Raven on leash restriction for a few weeks after her annual New Year’s veterinary emergency, and happy Stellar bounding up the driveway on a rare sunny break between snowstorms.

Most days looked like this when we all walked up the driveway, two dogs, two cats, and me.

The garden in winter. Lots of shoveling.
It’s been a pretty good month, despite various personal, climatological, and political frustrations. Raven’s annual New Year’s veterinary emergency wasn’t too bad or too expensive, just ripped the annular ligament, separating her little toe on her front foot, and nothing to be done about it but time and rest. Lots of health challenges for me, but all turned out well, including my new bionic eyes, two cataract surgeries in the past three weeks. I can see the dirt and dust bunnies in the house so much better, and also the wrinkles on this almost-60 face. But also, read the computer and see the mountains without glasses. How white the snow is!
Things look brighter than ever this morning, and that’s partly due to the new eyes and partly because the sun is full on shining for the second day in a row. That’s only the fifth time so far this year we’ve had any sunshine, which poses challenges for anyone living off the grid on solar power.

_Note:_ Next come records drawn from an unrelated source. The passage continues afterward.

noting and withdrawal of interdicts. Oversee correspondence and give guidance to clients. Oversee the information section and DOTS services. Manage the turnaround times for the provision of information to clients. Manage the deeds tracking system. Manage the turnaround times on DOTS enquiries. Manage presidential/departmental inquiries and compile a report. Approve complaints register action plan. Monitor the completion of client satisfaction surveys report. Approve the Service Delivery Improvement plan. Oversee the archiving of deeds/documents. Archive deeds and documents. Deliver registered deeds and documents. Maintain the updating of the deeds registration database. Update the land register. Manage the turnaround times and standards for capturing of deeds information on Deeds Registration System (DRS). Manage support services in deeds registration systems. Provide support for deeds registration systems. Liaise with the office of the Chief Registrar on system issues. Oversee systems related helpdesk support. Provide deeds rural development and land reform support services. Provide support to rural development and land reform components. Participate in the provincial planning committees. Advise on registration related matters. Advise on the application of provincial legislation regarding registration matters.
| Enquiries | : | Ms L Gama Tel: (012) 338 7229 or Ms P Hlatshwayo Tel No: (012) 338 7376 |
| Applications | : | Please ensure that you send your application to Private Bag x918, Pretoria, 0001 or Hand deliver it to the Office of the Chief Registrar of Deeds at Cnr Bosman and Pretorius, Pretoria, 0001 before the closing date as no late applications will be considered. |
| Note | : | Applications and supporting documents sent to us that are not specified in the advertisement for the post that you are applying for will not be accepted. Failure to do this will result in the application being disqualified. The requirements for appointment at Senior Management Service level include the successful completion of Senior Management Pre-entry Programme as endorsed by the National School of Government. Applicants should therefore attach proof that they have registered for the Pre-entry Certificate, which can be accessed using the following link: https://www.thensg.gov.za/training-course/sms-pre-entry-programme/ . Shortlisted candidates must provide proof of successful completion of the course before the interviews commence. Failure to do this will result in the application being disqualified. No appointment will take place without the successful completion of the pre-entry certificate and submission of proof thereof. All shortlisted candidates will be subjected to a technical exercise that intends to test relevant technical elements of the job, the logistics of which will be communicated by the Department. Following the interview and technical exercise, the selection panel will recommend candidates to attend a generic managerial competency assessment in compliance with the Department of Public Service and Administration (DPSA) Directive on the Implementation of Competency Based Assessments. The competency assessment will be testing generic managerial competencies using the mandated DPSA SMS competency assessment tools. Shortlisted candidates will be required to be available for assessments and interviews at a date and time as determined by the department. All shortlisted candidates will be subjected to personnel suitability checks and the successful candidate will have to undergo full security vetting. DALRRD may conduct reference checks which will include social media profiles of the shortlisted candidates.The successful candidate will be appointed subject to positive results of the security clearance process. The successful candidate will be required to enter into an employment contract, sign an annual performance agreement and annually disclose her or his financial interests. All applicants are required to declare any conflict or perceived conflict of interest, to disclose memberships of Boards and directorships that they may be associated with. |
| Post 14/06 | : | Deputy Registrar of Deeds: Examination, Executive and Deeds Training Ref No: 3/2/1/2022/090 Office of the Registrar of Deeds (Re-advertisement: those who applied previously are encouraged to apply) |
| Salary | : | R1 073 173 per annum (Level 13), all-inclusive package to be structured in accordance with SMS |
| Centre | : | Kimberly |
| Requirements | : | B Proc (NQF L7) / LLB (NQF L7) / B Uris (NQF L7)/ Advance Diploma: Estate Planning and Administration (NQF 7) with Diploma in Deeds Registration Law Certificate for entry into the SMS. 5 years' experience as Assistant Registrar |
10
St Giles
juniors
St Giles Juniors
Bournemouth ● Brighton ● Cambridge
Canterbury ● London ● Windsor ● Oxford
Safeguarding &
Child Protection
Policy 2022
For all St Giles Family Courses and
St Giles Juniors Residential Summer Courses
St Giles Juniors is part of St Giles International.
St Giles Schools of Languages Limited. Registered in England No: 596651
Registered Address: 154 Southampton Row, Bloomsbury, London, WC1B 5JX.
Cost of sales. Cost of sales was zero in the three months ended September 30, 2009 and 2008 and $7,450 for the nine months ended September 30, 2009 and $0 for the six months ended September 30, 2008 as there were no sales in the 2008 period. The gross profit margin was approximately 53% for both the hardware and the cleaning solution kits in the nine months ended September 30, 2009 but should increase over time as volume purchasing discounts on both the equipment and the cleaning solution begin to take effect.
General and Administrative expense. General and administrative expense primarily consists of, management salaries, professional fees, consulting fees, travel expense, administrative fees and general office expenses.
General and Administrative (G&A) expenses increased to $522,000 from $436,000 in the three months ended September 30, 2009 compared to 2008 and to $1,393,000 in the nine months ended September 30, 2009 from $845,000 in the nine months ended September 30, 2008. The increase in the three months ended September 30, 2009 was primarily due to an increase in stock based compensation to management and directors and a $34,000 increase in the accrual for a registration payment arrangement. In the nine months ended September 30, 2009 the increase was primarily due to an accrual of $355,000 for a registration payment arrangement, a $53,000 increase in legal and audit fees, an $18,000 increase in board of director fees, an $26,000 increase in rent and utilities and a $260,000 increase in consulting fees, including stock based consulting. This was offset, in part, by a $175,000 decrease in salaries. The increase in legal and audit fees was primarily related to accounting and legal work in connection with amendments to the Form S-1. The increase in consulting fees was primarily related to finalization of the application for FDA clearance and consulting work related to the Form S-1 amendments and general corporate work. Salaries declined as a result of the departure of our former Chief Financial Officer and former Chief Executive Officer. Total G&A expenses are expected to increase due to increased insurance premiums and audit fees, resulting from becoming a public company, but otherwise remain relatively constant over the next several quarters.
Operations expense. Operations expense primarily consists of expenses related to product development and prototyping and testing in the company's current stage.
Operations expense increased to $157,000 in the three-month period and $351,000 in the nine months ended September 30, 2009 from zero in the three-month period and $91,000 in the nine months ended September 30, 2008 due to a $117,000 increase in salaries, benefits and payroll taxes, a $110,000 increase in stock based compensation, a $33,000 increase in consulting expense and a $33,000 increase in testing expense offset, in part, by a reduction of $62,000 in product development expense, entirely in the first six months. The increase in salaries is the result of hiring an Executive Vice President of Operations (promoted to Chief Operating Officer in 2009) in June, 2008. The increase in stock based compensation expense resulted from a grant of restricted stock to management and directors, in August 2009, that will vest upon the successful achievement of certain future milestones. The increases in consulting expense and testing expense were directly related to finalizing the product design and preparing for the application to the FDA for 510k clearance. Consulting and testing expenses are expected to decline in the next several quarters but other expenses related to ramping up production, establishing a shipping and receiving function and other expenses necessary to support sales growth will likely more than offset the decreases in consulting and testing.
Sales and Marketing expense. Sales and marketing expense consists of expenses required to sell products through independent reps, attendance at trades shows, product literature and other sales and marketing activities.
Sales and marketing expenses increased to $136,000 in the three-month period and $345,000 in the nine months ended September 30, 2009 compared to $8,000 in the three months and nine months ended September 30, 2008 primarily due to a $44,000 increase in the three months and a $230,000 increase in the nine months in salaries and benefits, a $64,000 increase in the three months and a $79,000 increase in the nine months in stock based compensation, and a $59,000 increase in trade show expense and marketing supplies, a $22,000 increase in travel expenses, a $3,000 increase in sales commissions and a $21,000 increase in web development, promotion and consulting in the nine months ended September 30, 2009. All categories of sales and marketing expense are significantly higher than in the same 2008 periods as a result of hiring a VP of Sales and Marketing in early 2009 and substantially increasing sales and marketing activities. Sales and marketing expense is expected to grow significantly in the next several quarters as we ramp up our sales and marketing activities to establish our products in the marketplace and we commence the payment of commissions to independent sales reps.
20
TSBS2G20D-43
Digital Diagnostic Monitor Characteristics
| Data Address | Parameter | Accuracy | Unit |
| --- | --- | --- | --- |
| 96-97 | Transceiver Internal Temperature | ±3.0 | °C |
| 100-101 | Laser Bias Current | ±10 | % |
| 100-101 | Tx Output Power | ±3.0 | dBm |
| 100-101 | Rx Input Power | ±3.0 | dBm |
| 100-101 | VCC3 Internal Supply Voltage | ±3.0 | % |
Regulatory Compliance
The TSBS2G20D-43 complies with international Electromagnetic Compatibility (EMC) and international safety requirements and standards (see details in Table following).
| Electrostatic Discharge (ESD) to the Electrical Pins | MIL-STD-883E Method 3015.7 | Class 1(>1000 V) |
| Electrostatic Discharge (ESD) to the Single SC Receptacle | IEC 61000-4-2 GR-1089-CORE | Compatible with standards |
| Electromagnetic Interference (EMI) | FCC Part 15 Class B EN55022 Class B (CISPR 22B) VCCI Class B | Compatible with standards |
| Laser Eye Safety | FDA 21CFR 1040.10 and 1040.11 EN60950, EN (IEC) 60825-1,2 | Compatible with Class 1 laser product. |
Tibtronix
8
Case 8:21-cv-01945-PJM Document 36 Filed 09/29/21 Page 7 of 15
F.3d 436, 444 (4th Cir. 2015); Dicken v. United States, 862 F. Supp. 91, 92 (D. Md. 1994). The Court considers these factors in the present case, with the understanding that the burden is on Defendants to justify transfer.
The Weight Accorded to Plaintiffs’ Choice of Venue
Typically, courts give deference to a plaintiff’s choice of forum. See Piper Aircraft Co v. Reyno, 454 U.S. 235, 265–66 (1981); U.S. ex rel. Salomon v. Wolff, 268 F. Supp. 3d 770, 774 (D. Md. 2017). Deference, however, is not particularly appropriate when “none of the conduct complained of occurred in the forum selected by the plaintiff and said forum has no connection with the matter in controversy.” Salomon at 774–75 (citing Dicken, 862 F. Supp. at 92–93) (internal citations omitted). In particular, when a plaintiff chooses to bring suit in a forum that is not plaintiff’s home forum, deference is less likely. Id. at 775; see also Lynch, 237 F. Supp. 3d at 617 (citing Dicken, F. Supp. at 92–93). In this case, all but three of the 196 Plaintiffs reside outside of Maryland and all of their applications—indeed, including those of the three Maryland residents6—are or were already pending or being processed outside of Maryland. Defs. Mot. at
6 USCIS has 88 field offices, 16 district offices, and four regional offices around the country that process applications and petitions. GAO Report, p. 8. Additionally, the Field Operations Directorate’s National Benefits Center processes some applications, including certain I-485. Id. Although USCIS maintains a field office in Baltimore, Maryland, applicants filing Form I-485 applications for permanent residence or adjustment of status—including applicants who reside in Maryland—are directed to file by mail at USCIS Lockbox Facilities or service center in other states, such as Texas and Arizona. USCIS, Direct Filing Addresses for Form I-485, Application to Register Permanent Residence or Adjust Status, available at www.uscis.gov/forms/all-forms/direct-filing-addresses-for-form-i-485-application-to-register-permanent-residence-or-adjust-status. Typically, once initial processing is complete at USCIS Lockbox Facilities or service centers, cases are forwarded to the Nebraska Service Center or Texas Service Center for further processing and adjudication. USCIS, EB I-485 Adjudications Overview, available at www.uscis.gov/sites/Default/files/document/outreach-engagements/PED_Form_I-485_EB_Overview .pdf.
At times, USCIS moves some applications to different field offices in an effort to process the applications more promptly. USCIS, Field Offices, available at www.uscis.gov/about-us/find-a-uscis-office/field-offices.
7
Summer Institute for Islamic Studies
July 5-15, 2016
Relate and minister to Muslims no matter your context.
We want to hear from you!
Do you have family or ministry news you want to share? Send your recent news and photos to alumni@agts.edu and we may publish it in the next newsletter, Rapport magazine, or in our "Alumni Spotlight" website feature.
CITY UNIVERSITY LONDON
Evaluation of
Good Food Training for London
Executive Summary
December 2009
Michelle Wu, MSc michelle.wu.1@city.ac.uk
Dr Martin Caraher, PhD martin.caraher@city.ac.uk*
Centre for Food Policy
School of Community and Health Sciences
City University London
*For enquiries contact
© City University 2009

I was sick over my birthday and all my festivities got cancelled; but Dawn dropped off cake with candles and designer cupcakes along with a magnificent puzzle, Cynthia dropped off homemade ice-cream cake, and Kristian brought lunch and genuine pound cake. Deb had me up for dinner later that week and gave me Godiva truffles, and Suzi left bacon and sausage gift-wrapped in my freezer. So it was a great birthday after all.

My own private birthday party.

Van Gogh’s flower trio on loan from Karen, to make my enforced quarantine bearable.

While friends across the country marched in cities large and small, I provided pussyhats to some of the women from our valley who went to Denver. This photo from my goddaughter Melody in DC.
Girlfriends wore the pussyhats I knitted to the Women’s March in Denver, and the spectacular turnout in support of “women’s rights are human rights” in large and small cities across the globe kept tears of joy and hope streaming for two full days. Last night I used some of the Christmas money Uncle Charles sent to order a new Liberty puzzle, On the Ngare Ndare River, one I’ve been unable to get out of my head since last puzzle season. Then I got reacquainted with my literary crush of last January, David Foster Wallace, reading a gift from John, the philosophical treatise All Things Shining, which devotes Chapter Two to discussion of Wallace’s genius.
I’ve taken in small bites reports of the disaster in DC that is our new president, presciently predicted twenty years ago in Wallace’s masterpiece Infinite Jest. But the fear, anger, and helplessness swirling through me and many who love this planet and revere all life on it took root in my subconscious. I’m told it’s tedious to tell people your dreams, so I’ve served last night’s up another place. When I awoke this morning to the warm bodies of dogs, and the black cat nuzzling my armpit, it took awhile to get enough air, but each gulp was a little epiphany.
This is real. This bed, this house, this glass of water; these animals, those mountains out the window, this breathing feeling body, this breath. And this breath. These neighbors, this snow-covered yard, this wonderful life. Despite the nightmare, and because of it, I climbed out of bed this morning with more energy and joy than I have had in a long time.
Stellar is nine years old today. My new eyes allow me to see the white hairs showing up in the fur around his big brown eyes. He is such a remarkable animal; each year that he lives is a tremendous gift. Nine is getting up there for such a big dog, well over half his life expectancy. We haven’t gotten out much this month, with all the snow, the cold (minus five yesterday morning, but also the head cold I had for two weeks), the eye surgeries. I promised him a big walk today, so after coffee (mine) and breakfast (theirs) I strapped on snowshoes and took the dogs on a long ramble to the canyon.
Cottontail and jackrabbit tracks criss-crossed elk and deer prints through the sagebrush. The red fox left a tell-tale trail across the snow. Juniper limbs bent to the ground under heavy snow. The dogs bounded and punched through while I crunched along the top of the crust. At the canyon a redtail hawk soared from the top of a piñon snag. A few songbirds called through the crisp air. When I reached the bench I sat in splendid silence for a long while, feet resting in the built-in footstool of upright snowshoes.

A brilliant day full of gratitude and hope for all the gifts of this year so far.